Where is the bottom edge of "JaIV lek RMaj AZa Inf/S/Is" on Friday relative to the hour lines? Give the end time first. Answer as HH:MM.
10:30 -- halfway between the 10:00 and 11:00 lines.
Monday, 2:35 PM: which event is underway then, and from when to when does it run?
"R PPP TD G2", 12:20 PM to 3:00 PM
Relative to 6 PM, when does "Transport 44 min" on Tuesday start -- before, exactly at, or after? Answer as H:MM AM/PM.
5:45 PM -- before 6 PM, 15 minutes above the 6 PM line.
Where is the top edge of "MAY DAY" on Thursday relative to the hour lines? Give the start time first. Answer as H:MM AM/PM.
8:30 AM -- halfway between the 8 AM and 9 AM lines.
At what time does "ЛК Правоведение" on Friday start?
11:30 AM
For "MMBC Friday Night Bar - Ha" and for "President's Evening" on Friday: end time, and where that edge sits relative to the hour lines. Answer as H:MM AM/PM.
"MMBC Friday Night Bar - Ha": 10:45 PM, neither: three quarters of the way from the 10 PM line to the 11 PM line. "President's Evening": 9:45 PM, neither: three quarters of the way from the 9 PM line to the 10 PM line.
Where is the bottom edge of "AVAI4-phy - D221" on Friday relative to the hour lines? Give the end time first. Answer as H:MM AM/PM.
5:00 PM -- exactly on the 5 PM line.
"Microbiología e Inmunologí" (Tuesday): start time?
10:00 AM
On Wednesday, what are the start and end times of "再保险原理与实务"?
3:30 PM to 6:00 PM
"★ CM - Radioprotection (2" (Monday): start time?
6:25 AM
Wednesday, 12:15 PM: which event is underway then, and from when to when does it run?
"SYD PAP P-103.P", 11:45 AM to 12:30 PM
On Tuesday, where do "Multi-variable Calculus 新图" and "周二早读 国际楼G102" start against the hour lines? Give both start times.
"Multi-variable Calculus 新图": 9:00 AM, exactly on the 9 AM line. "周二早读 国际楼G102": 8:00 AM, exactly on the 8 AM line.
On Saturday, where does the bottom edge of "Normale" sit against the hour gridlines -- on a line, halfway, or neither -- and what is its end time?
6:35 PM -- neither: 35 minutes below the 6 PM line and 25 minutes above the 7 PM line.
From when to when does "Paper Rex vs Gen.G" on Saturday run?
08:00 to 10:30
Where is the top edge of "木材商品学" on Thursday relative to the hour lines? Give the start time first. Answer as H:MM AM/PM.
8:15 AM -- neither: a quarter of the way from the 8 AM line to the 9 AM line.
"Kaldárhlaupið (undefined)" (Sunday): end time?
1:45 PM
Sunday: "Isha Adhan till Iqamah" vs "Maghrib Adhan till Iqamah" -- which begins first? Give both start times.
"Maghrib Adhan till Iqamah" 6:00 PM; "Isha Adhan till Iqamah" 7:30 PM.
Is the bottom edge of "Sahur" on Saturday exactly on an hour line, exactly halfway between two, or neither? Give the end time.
^^^^
→ **Work instructions**
Copy the lines above without any change, starting at the line that contains "(Monday): start time?" and ending after the line that contains "08:00 to 10:30".

→ **Expected output**
"★ CM - Radioprotection (2" (Monday): start time?
6:25 AM
Wednesday, 12:15 PM: which event is underway then, and from when to when does it run?
"SYD PAP P-103.P", 11:45 AM to 12:30 PM
On Tuesday, where do "Multi-variable Calculus 新图" and "周二早读 国际楼G102" start against the hour lines? Give both start times.
"Multi-variable Calculus 新图": 9:00 AM, exactly on the 9 AM line. "周二早读 国际楼G102": 8:00 AM, exactly on the 8 AM line.
On Saturday, where does the bottom edge of "Normale" sit against the hour gridlines -- on a line, halfway, or neither -- and what is its end time?
6:35 PM -- neither: 35 minutes below the 6 PM line and 25 minutes above the 7 PM line.
From when to when does "Paper Rex vs Gen.G" on Saturday run?
08:00 to 10:30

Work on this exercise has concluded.